Potential problems in the backtest?

There could be a lot of problems in fact, e.g. we are never a “perfect” market maker. But more severely, we may encounter some problem that we could’ve avoided, e.g. are we significantly biased to one side of trade, or, are we overfitting our model?

T =*record.records[4][:3])

fig = plt.figure(figsize=(14, 5))

ax = fig.add_subplot(121)
ax.scatter(T.index, T.position, color='r', s=1, alpha=.5)
ax.set_xlim(T.index.min(), T.index.max())
ax.set_xlabel('Time of Day')
plt.xticks(rotation=0, ha='center')

ax = fig.add_subplot(122)
ax.axvline(x=0, color='k', ls='--', alpha=.5)
ax.hist(T.position, bins=30, edgecolor='k', facecolor='c', alpha=.5, density=True)


The two figures above shows the progress of our position over time. The position is, by and large, negative throughout the day. This can be infered either from the left scatter plot or from the right histogram (which is extremely biased to the left). The positive skewness in our position is a ruthless indication that we’ve overfit the model, mostly due to limitation of data. On such a small dataset, overfitting is highly risky and likely without cross-validatin methods etc. A potential cure for this may be using a larger dataset, or try to k-fold the timespan for CV.

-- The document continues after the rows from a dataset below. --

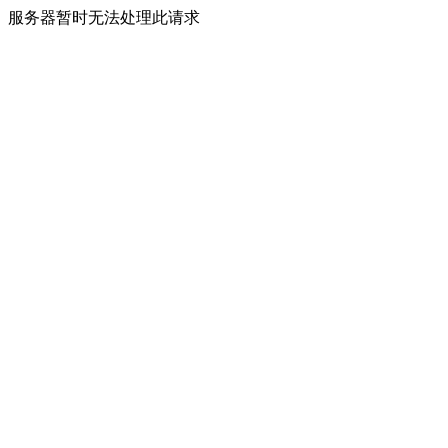
服务器暂时无法处理此请求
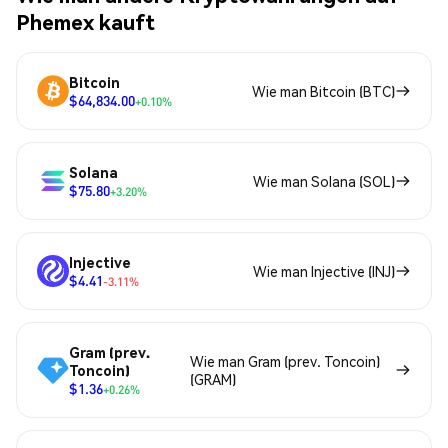
Phemex kauft
Bitcoin
Wie man Bitcoin (BTC)
$64,834.00
+0.10%
Solana
Wie man Solana (SOL)
$75.80
+3.20%
Injective
Wie man Injective (INJ)
$4.41
-3.11%
Gram (prev.
Wie man Gram (prev. Toncoin)
Toncoin)
(GRAM)
$1.36
+0.26%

In the meantime, let’s take a step back and analyze why the grid search gives us short position most time of the day. As far as I’m concerned, this is mainly because the profit we can obtain from taking a short position most of the time overwhelms that we can achieve from dynamic adjusting our side of trade and maintaining a neutral position. In a particular market like this given one where the general tendency of price is declining, a simple grid search ends up like this and we should’ve been aware of this before the whole analysis.

Numerically, the market making profit in this particular example is the price difference from each matched bid/ask and the corresponding mid price, which we used to calculate position market values. Under this setting, every trade we made we obtain a certain piece of revenue at no cost. The buy-and-hold profit, on the other hand, comes from holding a short position (in our story) and wait for the price to decline. We know the second profit is significantly larger than the first.

Theoretically, in order to fix this problem in its essence, we need to add one more parameter into our model, a parameter that rewards neutral positions or punishes holding a outstanding one. Available candidates include time-dollar product of a lasting position and moving averages of positions.


In this research, we tried to wrap up a simple backtest engine with a very special “perfect” market making setting. The setting is proved to be unrealistic but still provided a number of insights after detailed analysis. In the meantime, we may improve the model in a variety of ways based on the last sector Parameter Analysis.